Prima delle parole di Ricci che fanno tramontare definitivamente l’idea, erano già arrivate diverse defezioni singole. Ad iniziare da quella di Antonio Decaro, sindaco di Bari e presidente dell’Anci, rieletto alla guida del capoluogo pugliese con il 65% dei voti: “Bari è la mia città. La città dove sono nato. La città che ho promesso di amministrare. La città che otto anni fa mi ha messo una fascia tricolore sulle spalle. E non posso tradirla. Perché con questa città ho un patto da onorare”, ha scritto su Facebook. “‘Dovresti andare a dare una mano a Roma’ – ha aggiunto il primo cittadino – In questi giorni in tanti me lo hanno detto”. E ha concluso: “Cittadini, amici, il partito. Lo ammetto, ci ho pensato. Perché credo che chi fa politica debba impegnarsi in prima persona. Sempre. Qui a Bari, come in nessun altro posto nel mondo, io sono felice”.

Motivazioni simili per Luca Vecchi, che amministra Reggio Emilia: “È la mia città e io continuo a fare il sindaco. Lo avevo già dichiarato a più riprese nei giorni e nelle settimane scorse, ma visto le numerose sollecitazioni credo sia opportuno ribadirlo. Non credo sia giusto dimettersi dalla carica di sindaco per rendersi disponibile alla candidatura al Parlamento”, ha scritto sui social. “Non è solo una scelta politica la mia, è una scelta etica. Io sono fatto così. Grazie a tutti. Grazie davvero per le tante richieste di candidatura”. Per Vecchi “dimettersi, lasciare la città senza sindaco in pochi giorni, non credo sia responsabile verso la giunta, verso l’intero Consiglio comunale (comprese le minoranze) verso l’amministrazione, ma soprattutto verso la mia città. La decadenza di tutti gli organi determinerebbe con ogni probabilità il commissariamento del Comune per molti mesi”.

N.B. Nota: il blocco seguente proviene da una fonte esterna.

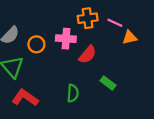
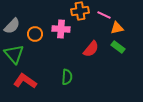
red semicircle: (88, 55) -> (91, 49), moved
green rectangle: (108, 83) -> (118, 47), moved

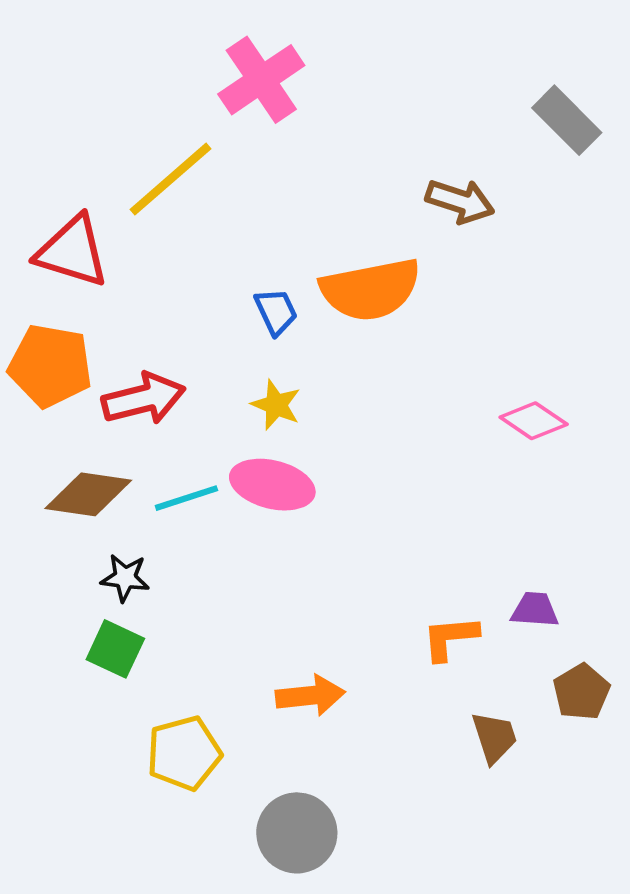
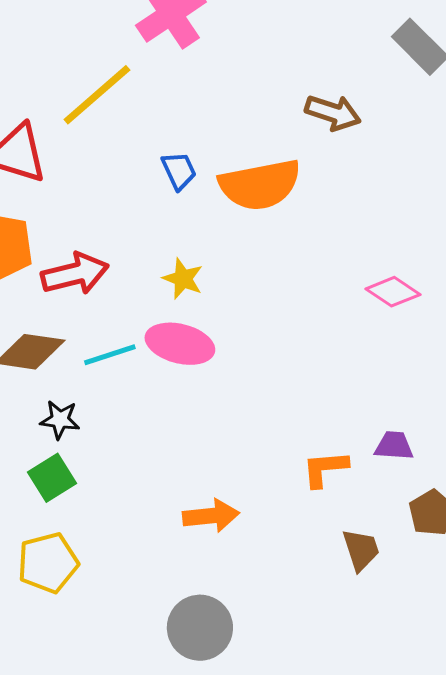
blue trapezoid: (276, 312) -> (179, 171), moved
green square: (115, 649) -> (52, 478), turned 33
yellow pentagon: (184, 753) -> (48, 563), moved

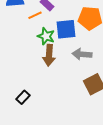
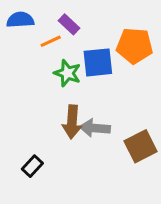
gray arrow: (82, 54) -> (95, 128), moved
brown arrow: (49, 55) -> (72, 122), moved

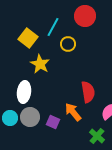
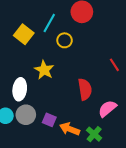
yellow star: (40, 64) -> (44, 70), moved
orange arrow: (73, 112) -> (70, 129), moved, turned -30

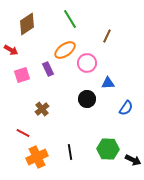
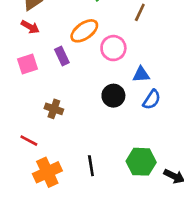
red arrow: (11, 50) -> (30, 27), moved
blue semicircle: (126, 108) -> (152, 100), moved
brown cross: (42, 109) -> (54, 109), turned -32

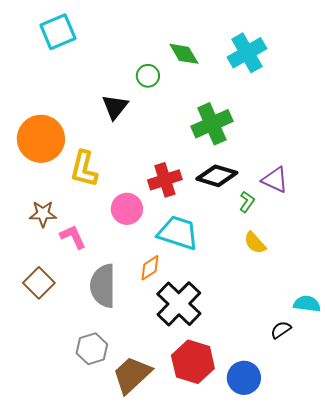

Martedì si era già sfilato un altro esponente dem, Matteo Biffoni, sindaco di Prato: “Amo la mia città e voglio rimanere a fare il sindaco. Sono sempre stato a disposizione della mia comunità e ringrazio i tanti che anche in questi giorni mi hanno chiamato, scritto, incontrato, dimostrandomi ancora una volta fiducia e stima. Non ho nessuna intenzione di candidarmi in Parlamento”. Il primo cittadino e presidente di Anci Toscana aveva quindi aggiunto: “Non me la sento di lasciare la città ora perché ho un impegno con la mia comunità e molto ancora da fare e perché questo è il mestiere più appassionante che io possa svolgere”.